In a prospective observational study we included patients started on vancomycin, from four different intensive care units (ICU) at Oslo University Hospital. Blood samples as well as ultrafiltrate samples from patients on continuous renal replacement therapy (CRRT), were collected in one dosage interval on three consecutive days 24 hours(hrs) from start. The observation time was 72 hrs. Vancomycin concentrations were determined using a commercial assay (Cobas C Systems Roche). CrCL, totVCL and CRRTCL were calculated for each dosage interval.


76 patients were included, 48 non-CRRT and 28 CRRT: 15 on continuous venovenous hemodialysis (CVVHD) and 13 on continuous venovenous hemofiltration (CVVH). In the CRRT group the effluent flow rate was 2099 ± 435 ml/hr (SD). Age mean was 50.8 ± 15.1 years, 74 % men and 26 % women. SAPS mean was 47.2 ± 16.0. The reasons for admittance to the ICU were trauma 25%, postoperative complications 42%, septicaemia 15% and respiratory failure 18%. The average vancomycindose at the points of measurements was 1207,4 ± 550,4 mg. In the non-CRRT group the mean CrCL was 117 ± 9 ml/min(SEM), and the totVCL was 88 ± 6 ml/min. There were no significant differences between the measurements at 24,48 and 72 hrs. A significant correlation was found between CrCL and totVCL in the non-CRRT group as expected. In the CRRT group the mean totVCL was 51 ± 2 ml/min, a significant reduction in clearance with 43% as compared to the non-CRRT group. The mean CRRTCL was 26 ± 3 ml/min. No significant differences was observed between the sieving coefficients in CVVH (0.71 ± 0.001) compared to CVVHD (0.69 ± 0.02). There was a significant negative correlation between totVCL and vancomycin through concentrations in both the non-CRRT and the CRRT group, but a stronger negative correlation in the non-CRRT group (p < 0.001).

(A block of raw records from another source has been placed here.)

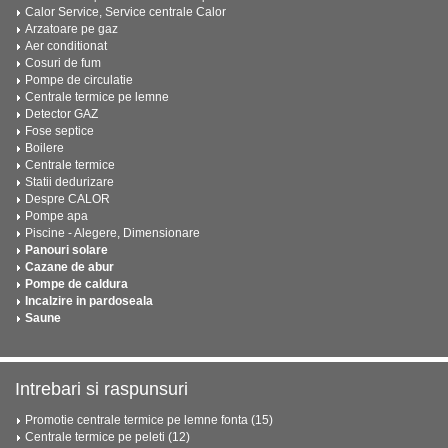
Calor Service, Service centrale Calor
Arzatoare pe gaz
Aer conditionat
Cosuri de fum
Pompe de circulatie
Centrale termice pe lemne
Detector GAZ
Fose septice
Boilere
Centrale termice
Statii dedurizare
Despre CALOR
Pompe apa
Piscine - Alegere, Dimensionare
Panouri solare
Cazane de abur
Pompe de caldura
Incalzire in pardoseala
Saune
Intrebari si raspunsuri
Promotie centrale termice pe lemne fonta (15)
Centrale termice pe peleti (12)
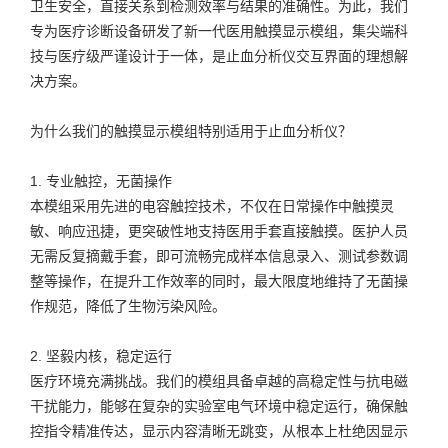
卫生安全，直接关系到检测效率与结果的准确性。为此，我们
专为医疗诊断设备研发了新一代医用触摸显示模组，集尖端科
技与医疗级严谨设计于一体，是止血分析仪交互界面的理想解
决方案。
为什么我们的触摸显示模组特别适用于止血分析仪？
1. 专业触控，无菌操作
本模组采用先进的电容触控技术，不仅在日常操作中触摸灵
敏、响应迅捷，更突破性地支持医用手套直接触摸。医护人员
无需反复摘戴手套，即可流畅完成样本信息录入、测试参数调
整等操作，在提升工作效率的同时，最大限度地维持了无菌操
作规范，降低了生物污染风险。
2. 坚毅内核，稳定运行
医疗环境充满挑战。我们的模组具备卓越的高稳定性与抗电磁
干扰能力，能够在复杂的实验室电气环境中稳定运行，确保触
控指令精准传达，显示内容清晰无跳变，从根本上杜绝因显示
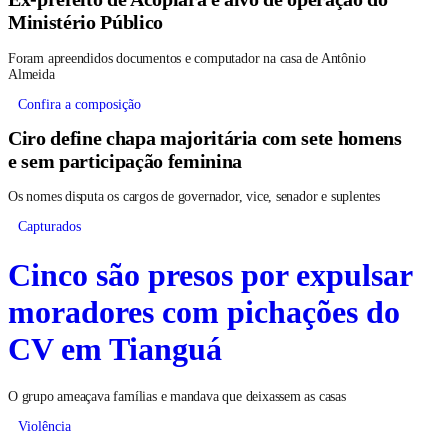
Ministério Público
Foram apreendidos documentos e computador na casa de Antônio
Almeida
Confira a composição
Ciro define chapa majoritária com sete homens
e sem participação feminina
Os nomes disputa os cargos de governador, vice, senador e suplentes
Capturados
Cinco são presos por expulsar
moradores com pichações do
CV em Tianguá
O grupo ameaçava famílias e mandava que deixassem as casas
Violência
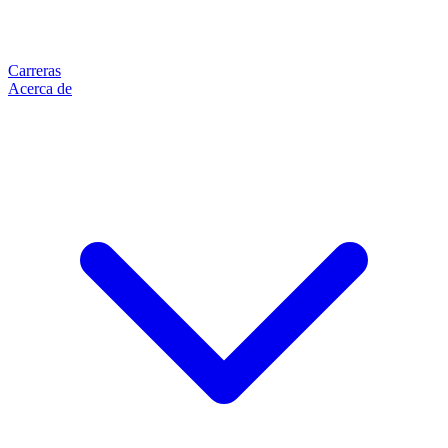
Carreras
Acerca de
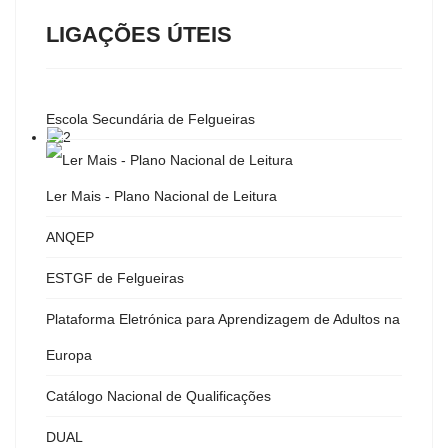
LIGAÇÕES ÚTEIS
Escola Secundária de Felgueiras
Ler Mais - Plano Nacional de Leitura
ANQEP
ESTGF de Felgueiras
Plataforma Eletrónica para Aprendizagem de Adultos na
Europa
Catálogo Nacional de Qualificações
DUAL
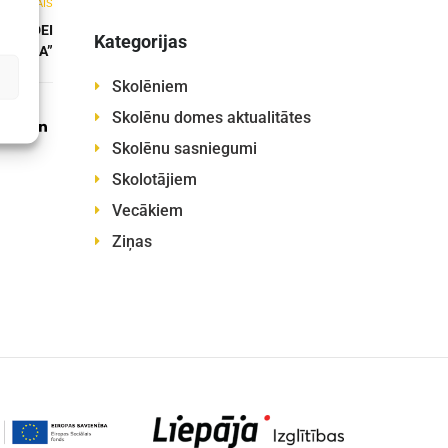
NĀKAMAIS
IEGĀDEI
Kategorijas
S SOMA”
Skolēniem
Skolēnu domes aktualitātes
Skolēnu sasniegumi
Skolotājiem
Vecākiem
Ziņas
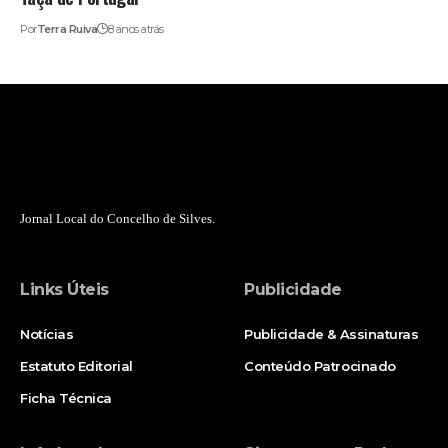
Por
Terra Ruiva
8 anos atrás
Jornal Local do Concelho de Silves.
Links Úteis
Publicidade
Notícias
Publicidade & Assinaturas
Estatuto Editorial
Conteúdo Patrocinado
Ficha Técnica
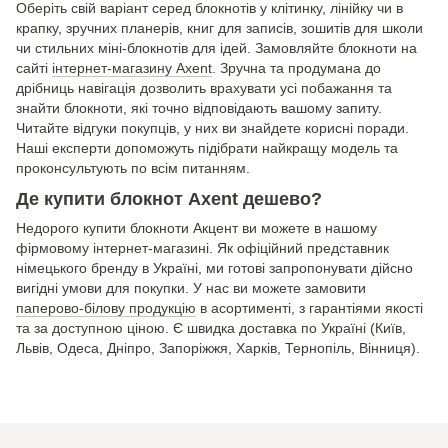
Оберіть свій варіант серед блокнотів у клітинку, лінійку чи в
крапку, зручних планерів, книг для записів, зошитів для школи
чи стильних міні-блокнотів для ідей. Замовляйте блокноти на
сайті
інтернет-магазину Axent
. Зручна та продумана до
дрібниць навігація дозволить врахувати усі побажання та
знайти блокноти, які точно відповідають вашому запиту.
Читайте відгуки покупців, у них ви знайдете корисні поради.
Наші експерти допоможуть підібрати найкращу модель та
проконсультують по всім питанням.
Де купити блокнот Axent дешево?
Недорого купити блокноти Акцент ви можете в нашому
фірмовому інтернет-магазині. Як офіційний представник
німецького бренду в Україні, ми готові запропонувати дійсно
вигідні умови для покупки. У нас ви можете замовити
паперово-білову продукцію
в асортименті, з гарантіями якості
та за доступною ціною. Є швидка доставка по Україні (Київ,
Львів, Одеса, Дніпро, Запоріжжя, Харків, Тернопіль, Вінниця).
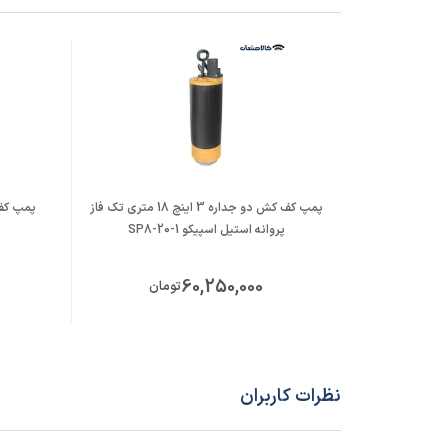
پمپ کف کش دو جداره 3 اینچ 18 متری تک فاز
پروانه استیل اسپیکو SP8-20-1
پ
60,250,000
تومان
نظرات کاربران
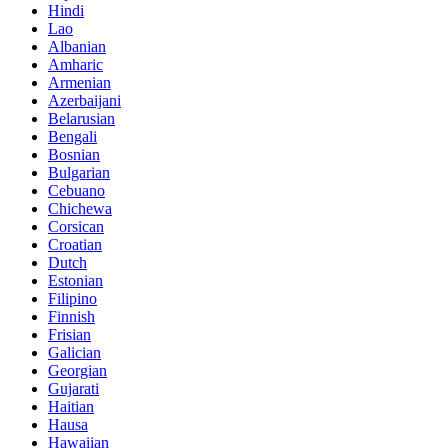
Hindi
Lao
Albanian
Amharic
Armenian
Azerbaijani
Belarusian
Bengali
Bosnian
Bulgarian
Cebuano
Chichewa
Corsican
Croatian
Dutch
Estonian
Filipino
Finnish
Frisian
Galician
Georgian
Gujarati
Haitian
Hausa
Hawaiian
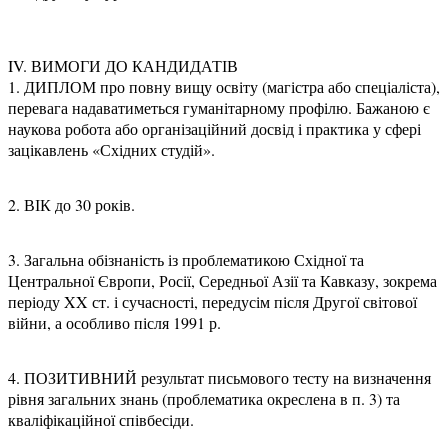
IV. ВИМОГИ ДО КАНДИДАТІВ
1. ДИПЛОМ про повну вищу освіту (магістра або спеціаліста),
перевага надаватиметься гуманітарному профілю. Бажаною є
наукова робота або організаційний досвід і практика у сфері
зацікавлень «Східних студій».
2. ВІК до 30 років.
3. Загальна обізнаність із проблематикою Східної та
Центральної Європи, Росії, Середньої Азії та Кавказу, зокрема
періоду XX ст. і сучасності, передусім після Другої світової
війни, а особливо після 1991 р.
4. ПОЗИТИВНИЙ результат письмового тесту на визначення
рівня загальних знань (проблематика окреслена в п. 3) та
кваліфікаційної співбесіди.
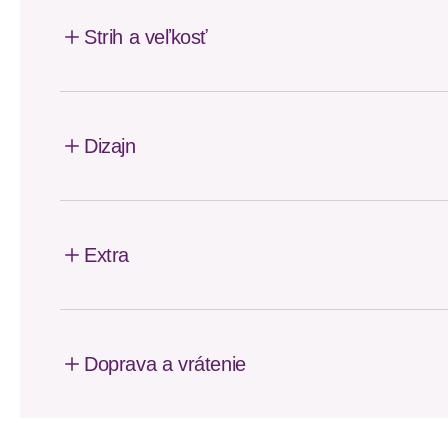
Strih a veľkosť
Dizajn
Extra
Doprava a vrátenie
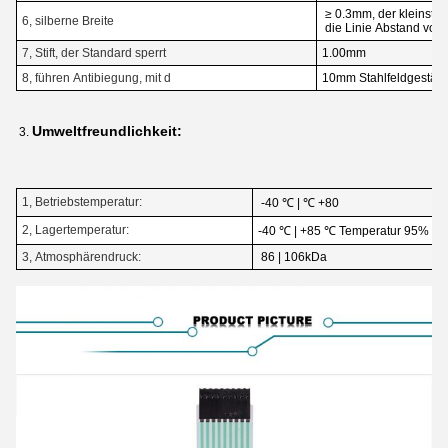
≥ 0.3mm, der kleinste
6, silberne Breite
die Linie Abstand von
7, Stift, der Standard sperrt
1.00mm
8, führen Antibiegung, mit d
10mm Stahlfeldgestäng
Umweltfreundlichkeit:
3.
1, Betriebstemperatur:
-40 ℃ | ℃ +80
2, Lagertemperatur:
-40 ℃ | +85 ℃ Temperatur 95% ± 
3, Atmosphärendruck:
86 | 106kDa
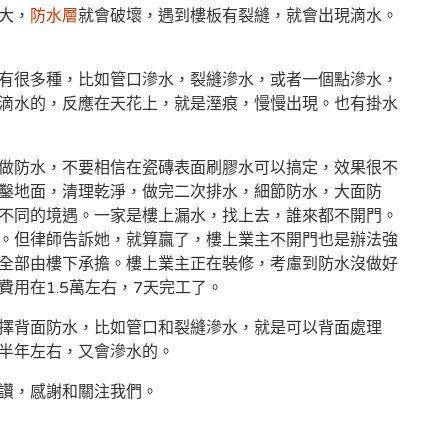
大，
防水層
就會破壞，遇到樓板有裂縫，就會出現滴水。
有很多種，比如管口滲水，裂縫滲水，或者一個點滲水，
滴水的，反應在天花上，就是溼痕，慢慢出現。也有掛水
做防水，不要相信在瓷磚表面刷膠水可以搞定，效果很不
鑿地面，清理乾淨，做完二次排水，細節防水，大面防
不同的境遇。一家是樓上漏水，找上去，誰來都不開門。
。但律師告訴她，就算贏了，樓上業主不開門也是辦法強
全部由樓下承擔。樓上業主正在裝修，考慮到防水沒做好
用在1.5萬左右，7天完工了。
擇背面防水，比如管口和裂縫滲水，就是可以背面處理
半年左右，又會滲水的。
讚，感謝和關注我們。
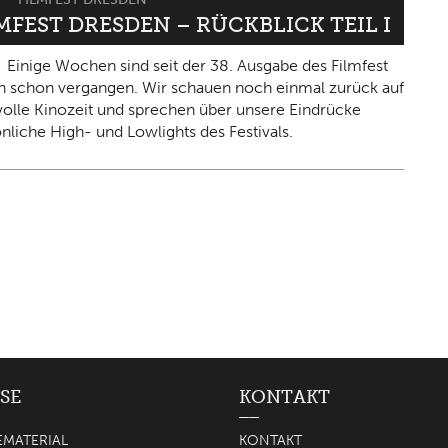
LMFEST DRESDEN – RÜCKBLICK TEIL I
Einige Wochen sind seit der 38. Ausgabe des Filmfest
 schon vergangen. Wir schauen noch einmal zurück auf
olle Kinozeit und sprechen über unsere Eindrücke
nliche High- und Lowlights des Festivals.
SE
KONTAKT
EMATERIAL
KONTAKT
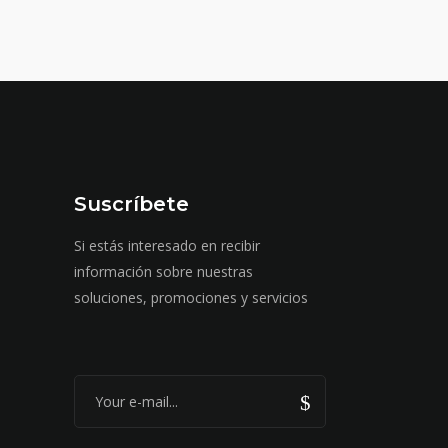
Suscríbete
Si estás interesado en recibir
información sobre nuestras
soluciones, promociones y servicios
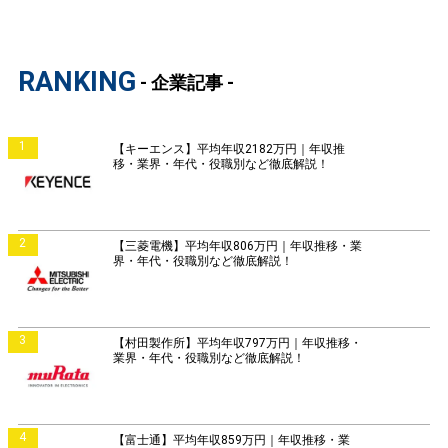
RANKING
- 企業記事 -
1
【キーエンス】平均年収2182万円｜年収推
移・業界・年代・役職別など徹底解説！
2
【三菱電機】平均年収806万円｜年収推移・業
界・年代・役職別など徹底解説！
3
【村田製作所】平均年収797万円｜年収推移・
業界・年代・役職別など徹底解説！
4
【富士通】平均年収859万円｜年収推移・業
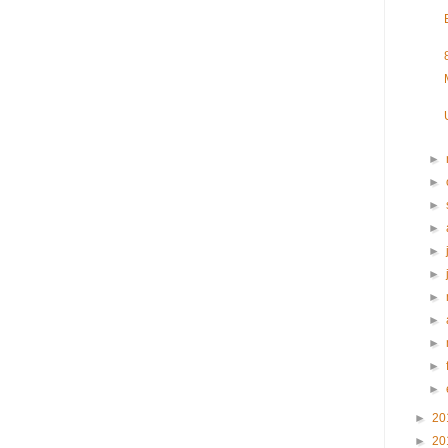
►
►
►
►
►
►
►
►
►
►
►
►
20
►
20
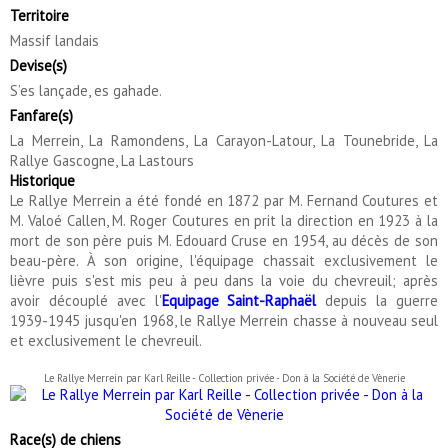
Territoire
Massif landais
Devise(s)
S’es lançade, es gahade.
Fanfare(s)
La Merrein, La Ramondens, La Carayon-Latour, La Tounebride, La
Rallye Gascogne, La Lastours
Historique
Le Rallye Merrein a été fondé en 1872 par M. Fernand Coutures et
M. Valoé Callen, M. Roger Coutures en prit la direction en 1923 à la
mort de son père puis M. Edouard Cruse en 1954, au décès de son
beau-père. À son origine, l'équipage chassait exclusivement le
lièvre puis s'est mis peu à peu dans la voie du chevreuil; après
avoir découplé avec l'
Equipage Saint-Raphaël
depuis la guerre
1939-1945 jusqu'en 1968, le Rallye Merrein chasse à nouveau seul
et exclusivement le chevreuil.
Le Rallye Merrein par Karl Reille - Collection privée - Don à la Société de Vènerie
Race(s) de chiens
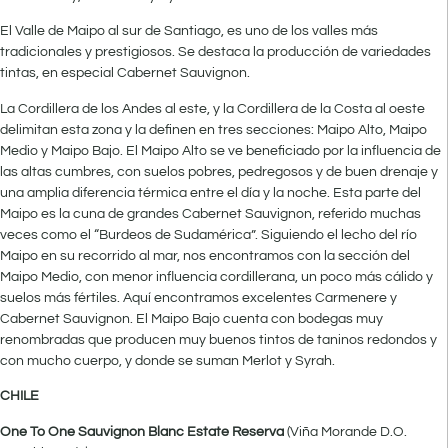
El Valle de Maipo al sur de Santiago, es uno de los valles más
tradicionales y prestigiosos. Se destaca la producción de variedades
tintas, en especial Cabernet Sauvignon.
La Cordillera de los Andes al este, y la Cordillera de la Costa al oeste
delimitan esta zona y la definen en tres secciones: Maipo Alto, Maipo
Medio y Maipo Bajo. El Maipo Alto se ve beneficiado por la influencia de
las altas cumbres, con suelos pobres, pedregosos y de buen drenaje y
una amplia diferencia térmica entre el día y la noche. Esta parte del
Maipo es la cuna de grandes Cabernet Sauvignon, referido muchas
veces como el “Burdeos de Sudamérica”. Siguiendo el lecho del río
Maipo en su recorrido al mar, nos encontramos con la sección del
Maipo Medio, con menor influencia cordillerana, un poco más cálido y
suelos más fértiles. Aquí encontramos excelentes Carmenere y
Cabernet Sauvignon. El Maipo Bajo cuenta con bodegas muy
renombradas que producen muy buenos tintos de taninos redondos y
con mucho cuerpo, y donde se suman Merlot y Syrah.
CHILE
One To One Sauvignon Blanc Estate Reserva
(Viña Morande D.O.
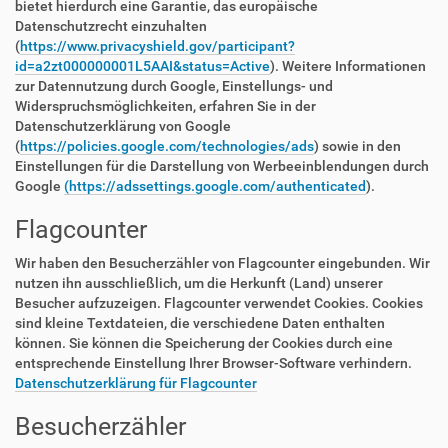
bietet hierdurch eine Garantie, das europäische
Datenschutzrecht einzuhalten
(
https://www.privacyshield.gov/participant?
id=a2zt000000001L5AAI&status=Active
). Weitere Informationen
zur Datennutzung durch Google, Einstellungs- und
Widerspruchsmöglichkeiten, erfahren Sie in der
Datenschutzerklärung von Google
(
https://policies.google.com/technologies/ads
) sowie in den
Einstellungen für die Darstellung von Werbeeinblendungen durch
Google
(https://adssettings.google.com/authenticated
).
Flagcounter
Wir haben den Besucherzähler von Flagcounter eingebunden. Wir
nutzen ihn ausschließlich, um die Herkunft (Land) unserer
Besucher aufzuzeigen. Flagcounter verwendet Cookies. Cookies
sind kleine Textdateien, die verschiedene Daten enthalten
können. Sie können die Speicherung der Cookies durch eine
entsprechende Einstellung Ihrer Browser-Software verhindern.
Datenschutzerklärung für Flagcounter
Besucherzähler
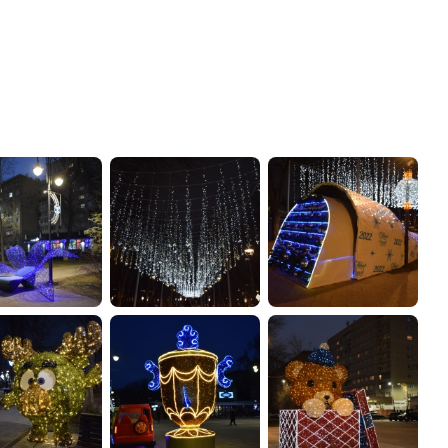
администрации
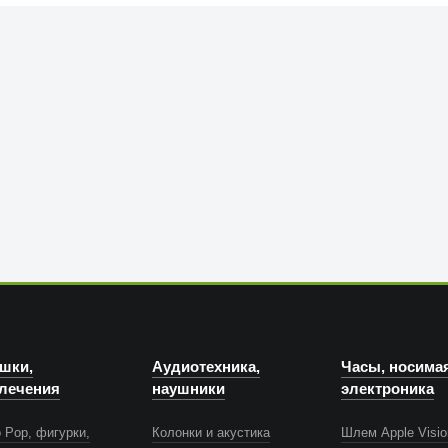
шки,
Аудиотехника,
Часы, носима
лечения
наушники
электроника
 Pop, фигурки,
Колонки и акустика
Шлем Apple Visio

In the CRRT group, clearance of vancomycin by CRRT contributed to 50% of totVCL independent of CRRT mode. The reduced totVCL in patients on CRRT, should lead to reduced maintenance dose of vancomycin to avoid to high through concentrations. Measurement of CrCL may be useful in non-CRRT critically ill patients to avoid subtherapeutic vancomycin levels.